On City Waste Union’s social media pages, I can see how widespread the community support is. People are wearing facemasks and carrying tote bags with the City Waste Union logo. They’re putting signs in their yards that say, “Until you treat them proper, we stand with the hoppers.” Have you been surprised by the expression of solidarity from the people of New Orleans?
I have. To be honest I think I’ve been most surprised by all the white people who are supportive. But maybe I shouldn’t be surprised. New Orleans is somewhat separated into white and black, but we do have white working-class people. For example a lot of the people who work in the French Quarter are white.
In general, I’m just shocked when I go on our Instagram page. We have nearly five thousand followers, and I’m like, “Where do these people come from? Like who are they?” For me it’s kind of crazy. And it’s not just in New Orleans. All the way out in Seattle, there’s a group of people that go out every Thursday and picket in front of True Blue, which is the company that owns People Ready.
We’ve also had so many organizations help us out. Some of them are Stand With Dignity, Take ‘Em Down NOLA, the Democratic Socialists of America, BYP [Black Youth Project] 100, IATSE [International Alliance of Theatrical Stage Employees] Local 478, Cooperation New Orleans, and Southern Solidarity. I think this is the first time so many organizations in New Orleans have been involved in supporting just one strike.
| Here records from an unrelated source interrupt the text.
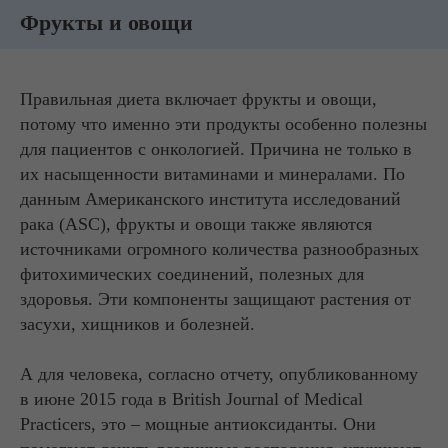
Фрукты и овощи
Правильная диета включает фрукты и овощи,
потому что именно эти продукты особенно полезны
для пациентов с онкологией. Причина не только в
их насыщенности витаминами и минералами. По
данным Американского института исследований
рака (ASC), фрукты и овощи также являются
источниками огромного количества разнообразных
фитохимических соединений, полезных для
здоровья. Эти компоненты защищают растения от
засухи, хищников и болезней.
А для человека, согласно отчету, опубликованному
в июне 2015 года в British Journal of Medical
Practicers, это – мощные антиоксиданты. Они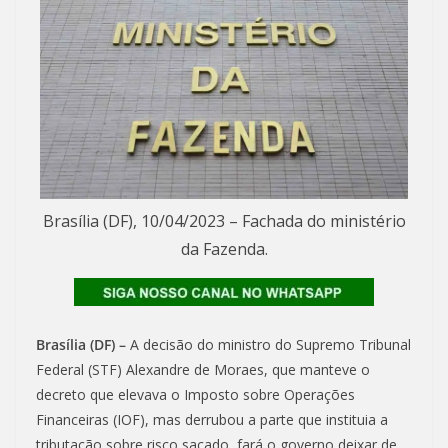
Brasília (DF), 10/04/2023 – Fachada do ministério
da Fazenda.
Brasília (DF) –
A decisão do ministro do Supremo Tribunal
Federal (STF) Alexandre de Moraes, que manteve o
decreto que elevava o Imposto sobre Operações
Financeiras (IOF), mas derrubou a parte que instituia a
tributação sobre risco sacado, fará o governo deixar de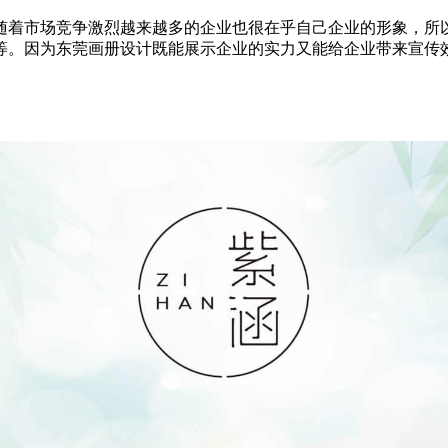
随着市场竞争激烈越来越多的企业也很在乎自己企业的形象，所
等。因为东莞画册设计既能展示企业的实力又能给企业带来宣传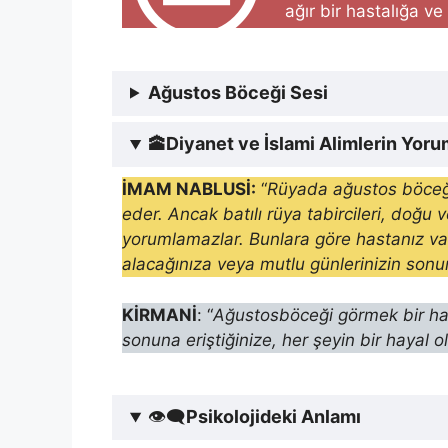
ağır bir hastalığa ve
Ağustos Böceği Sesi
🕋
Diyanet ve İslami Alimlerin Yor
İMAM NABLUSİ:
“
Rüyada ağustos böceği 
eder. Ancak batılı rüya tabircileri, doğu
yorumlamazlar. Bunlara göre hastanız va
alacağınıza veya mutlu günlerinizin sonuna
KİRMANİ
: “
Ağustosböceği görmek bir hast
sonuna eriştiğinize, her şeyin bir hayal o
👁‍🗨
Psikolojideki Anlamı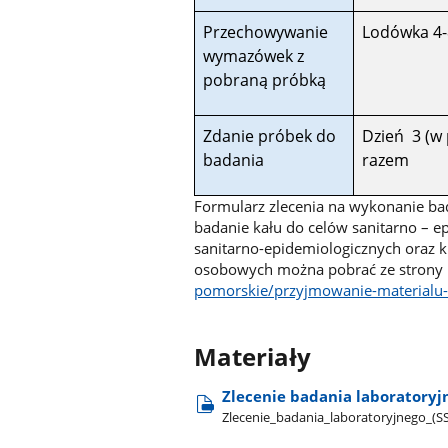
Przechowywanie
Lodówka 4-
wymazówek z
pobraną próbką
Zdanie próbek do
Dzień 3 (w 
badania
razem
Formularz zlecenia na wykonanie bad
badanie kału do celów sanitarno – e
sanitarno-epidemiologicznych oraz k
osobowych można pobrać ze strony 
pomorskie/przyjmowanie-materialu
Materiały
Zlecenie badania laboratoryjn
Zlecenie​_badania​_laboratoryjnego​_(SS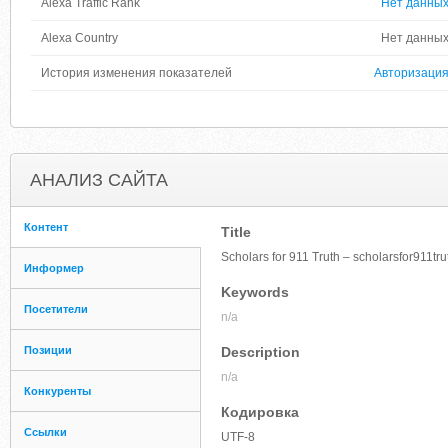
Alexa Traffic Rank
Нет данны
Alexa Country
Нет данны
История изменения показателей
Авторизаци
АНАЛИЗ САЙТА
Контент
Title
Scholars for 911 Truth – scholarsfor911tru
Информер
Keywords
Посетители
n/a
Позиции
Description
n/a
Конкуренты
Кодировка
Ссылки
UTF-8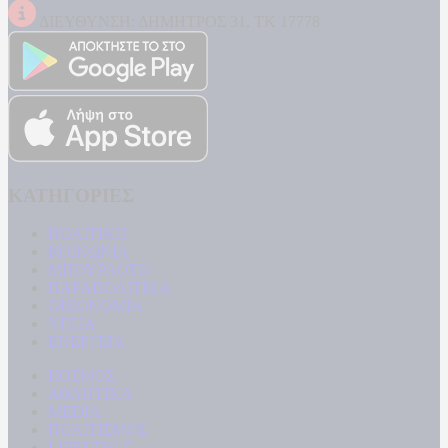
ΔΙΕΥΘΥΝΣΗ: ΔΗΜΗΤΡΟΣ 31, ΤΚ 17778
ΚΑΤΗΓΟΡΙΕΣ
ΠΟΛΙΤΙΚΗ
ΚΟΙΝΩΝΙΑ
ΜΠΟΥΡΛΟΤΟ
ΠΑΡΑΠΟΛΙΤΙΚΑ
ΟΙΚΟΝΟΜΙΑ
ΥΓΕΙΑ
ΕΝΕΡΓΕΙΑ
ΚΟΣΜΟΣ
ΑΘΛΗΤΙΚΑ
MEDIA
ΠΟΛΙΤΙΣΜΟΣ
LIFESTYLE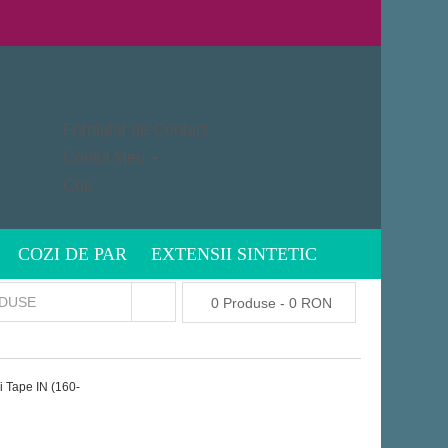
Formular de Contact
Contul Meu
Cos
COZI DE PAR
EXTENSII SINTETIC
0 Produse - 0 RON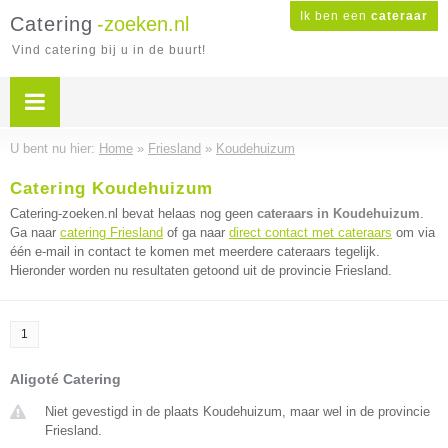
Ik ben een
cateraar
Catering
-zoeken.nl
Vind catering bij u in de buurt!
U bent nu hier:
Home
»
Friesland
»
Koudehuizum
Catering Koudehuizum
Catering-zoeken.nl bevat helaas nog geen
cateraars in Koudehuizum
.
Ga naar
catering Friesland
of ga naar
direct contact met cateraars
om via
één e-mail in contact te komen met meerdere cateraars tegelijk.
Hieronder worden nu resultaten getoond uit de provincie Friesland.
1
Aligoté Catering
Niet gevestigd in de plaats Koudehuizum, maar wel in de provincie
Friesland.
Does City Waste Union want to become a real union?
We don’t want them to be necessarily our own union, but we would like to join a union and have it be a parent union. So that way you don’t lose the identity of the City Waste Union, but you still have the mother union that would be able to provide resources. But first we just need to get a raise, protection, and hazard pay for these guys who get up at four o’clock in the morning and keep New Orleans clean.